St Lucia’s Prime Minister Dr Kenny Anthony says that there is a grave economic crisis gnawing away at Caribbean countries and “governments are busy looking inward – each busy with their own agenda rather than pursuing a Caribbean solution to the economic crisis”. Not for the first time Dr Anthony has dared to tred where many other Caribbean leaders have shied away.
Describing it as a “tragedy of the times”, he charged that governments are “engaged in one form or another of self-denial” while the Caribbean is “in the throes of a major crisis like it has never ever experienced before”.
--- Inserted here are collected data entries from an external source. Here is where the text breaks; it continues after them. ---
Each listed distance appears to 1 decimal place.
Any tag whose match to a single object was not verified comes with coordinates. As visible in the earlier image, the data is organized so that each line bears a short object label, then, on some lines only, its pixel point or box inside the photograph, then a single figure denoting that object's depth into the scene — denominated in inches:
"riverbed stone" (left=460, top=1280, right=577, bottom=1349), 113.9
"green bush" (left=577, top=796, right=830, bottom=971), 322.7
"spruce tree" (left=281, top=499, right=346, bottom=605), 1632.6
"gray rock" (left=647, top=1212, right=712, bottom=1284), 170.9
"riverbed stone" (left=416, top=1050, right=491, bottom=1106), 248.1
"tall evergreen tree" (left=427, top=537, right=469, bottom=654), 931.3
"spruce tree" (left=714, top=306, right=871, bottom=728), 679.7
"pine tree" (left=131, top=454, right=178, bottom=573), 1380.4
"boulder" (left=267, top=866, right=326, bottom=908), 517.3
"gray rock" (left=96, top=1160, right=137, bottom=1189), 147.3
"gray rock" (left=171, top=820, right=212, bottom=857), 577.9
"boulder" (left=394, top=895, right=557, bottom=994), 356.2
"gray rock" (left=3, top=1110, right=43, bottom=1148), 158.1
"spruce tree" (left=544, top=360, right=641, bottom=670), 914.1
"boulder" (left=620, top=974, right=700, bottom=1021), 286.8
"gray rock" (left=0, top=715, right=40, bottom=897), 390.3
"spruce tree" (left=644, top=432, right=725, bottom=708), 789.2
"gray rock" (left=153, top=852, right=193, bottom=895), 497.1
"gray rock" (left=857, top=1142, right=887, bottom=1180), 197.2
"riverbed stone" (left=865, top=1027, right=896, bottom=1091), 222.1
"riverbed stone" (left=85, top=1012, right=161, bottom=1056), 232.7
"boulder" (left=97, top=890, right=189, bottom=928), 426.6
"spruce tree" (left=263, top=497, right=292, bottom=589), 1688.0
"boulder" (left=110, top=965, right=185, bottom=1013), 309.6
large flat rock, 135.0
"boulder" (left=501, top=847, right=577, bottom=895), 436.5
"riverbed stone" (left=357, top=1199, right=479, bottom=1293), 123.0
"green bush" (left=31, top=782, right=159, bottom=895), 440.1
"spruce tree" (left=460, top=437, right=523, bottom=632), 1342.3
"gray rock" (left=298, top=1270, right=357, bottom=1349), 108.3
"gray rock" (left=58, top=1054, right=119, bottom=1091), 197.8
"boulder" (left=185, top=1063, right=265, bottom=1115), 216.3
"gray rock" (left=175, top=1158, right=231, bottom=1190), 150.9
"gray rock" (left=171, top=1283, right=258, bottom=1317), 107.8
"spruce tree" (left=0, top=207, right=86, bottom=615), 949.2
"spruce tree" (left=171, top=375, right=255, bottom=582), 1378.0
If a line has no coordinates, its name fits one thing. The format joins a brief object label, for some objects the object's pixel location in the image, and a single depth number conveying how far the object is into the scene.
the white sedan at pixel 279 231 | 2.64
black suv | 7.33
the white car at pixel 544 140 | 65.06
Dr Anthony did not say something not previously said by regional commentators, foreign aid agencies and multilateral institutions. But now it has come from a Prime Minister who was previously Legal Counsel to the Secretariat of the 15-nation Caribbean Community and Common Market (CARICOM) and, earlier, a lecturer at the University of the West Indies deeply immersed in the many challenges and limited prospects of small States. His remarks, therefore, come with a special authority and should be a reality jolt for all Caribbean leaders in government, opposition political parties, the private sector and the labour movement.
Dr Anthony’s comments are of greater significance because they were a spontaneous response to a question after a lecture he delivered on “Education in the Caribbean” at the Barbados campus of the University of the West Indies on 29 October. In this context, his observations have to be regarded as coming from that inner place in the soul that confronts reality when all other options have been exhausted.